Abstract

This paper investigates how individual investor trading can cause stock prices to move for reasons unrelated to fundamentals. We use a sample of dual-listed stocks to identify the sources of their price movements. The results show that excess price comovement driven by the market-specific shock is persistent over the monthly horizon for some A-shares traded in China, but not for their H-shares traded in Hong Kong. Further trade-based analysis indicates that the market-specific shock to the A-shares' prices may be initiated by individual sentiment changes, as proxied by the buy-sell imbalance (BSI) of individual investors (except the wealthiest individuals), but the mechanism for its persistence must be an indirect one. We then hypothesize and confirm a feedback view that the sentiment-related feedback of sophisticated individuals can strengthen the persistence of sentiment-induced excess volatility. We find that the monthly correlation in daily BSI between two investor groups, the wealthiest individuals and all individuals, is positively related to the shock at the monthly frequency.
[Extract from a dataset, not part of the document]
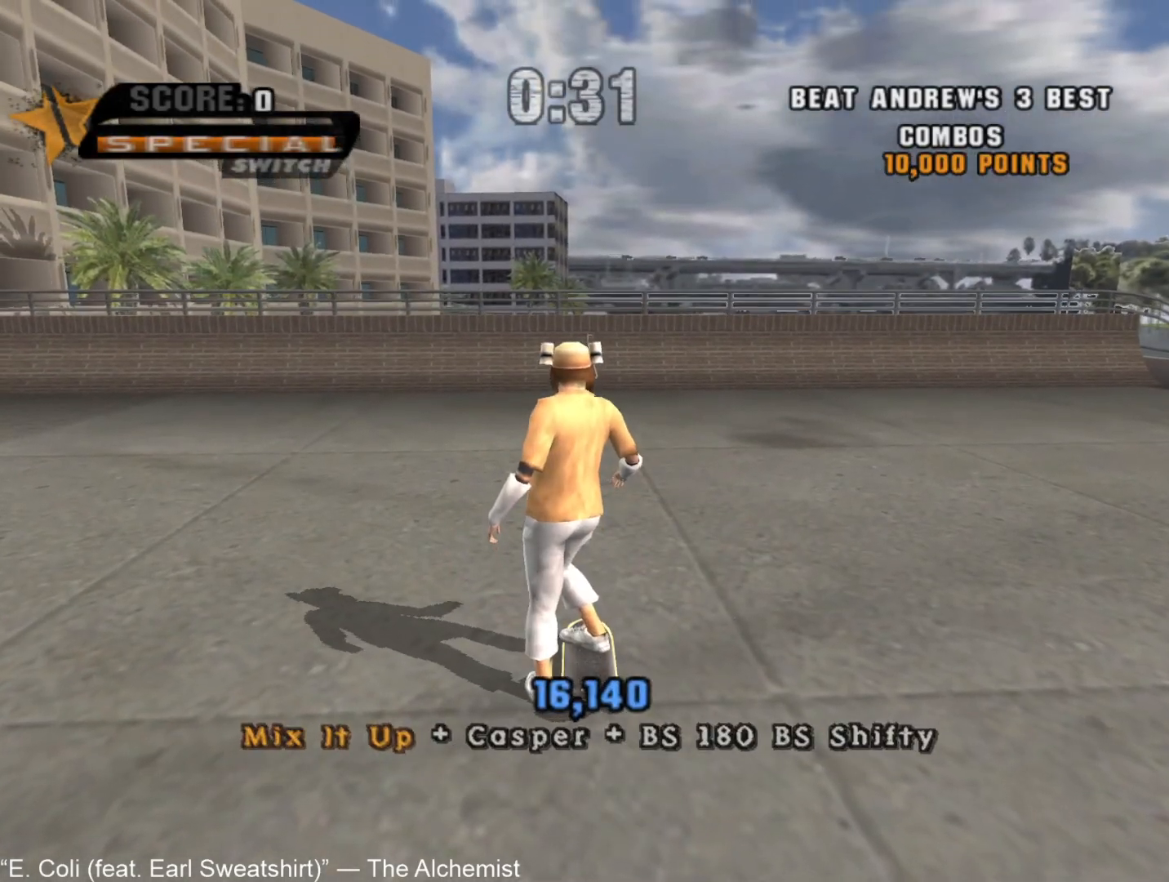
{"dt_ms": 500, "buttons": [], "left_stick": "center", "right_stick": "center", "button_events": []}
Meanwhile, the BSI of the wealthiest individuals is negatively related to the shock’s magnitude, suggesting that their trading behavior cannot be explained by an unawareness of the documented excess comovement but can be explained as the risk averse behavior of sophisticated investors. Our evidence and interpretation suggest that individual investors are more than a simple carrier of noise trading, and they can contribute to market inefficiency not only through individual irrationality, but also through individual rationality. We use the feedback view to shed light on several cross-country empirical anomalies.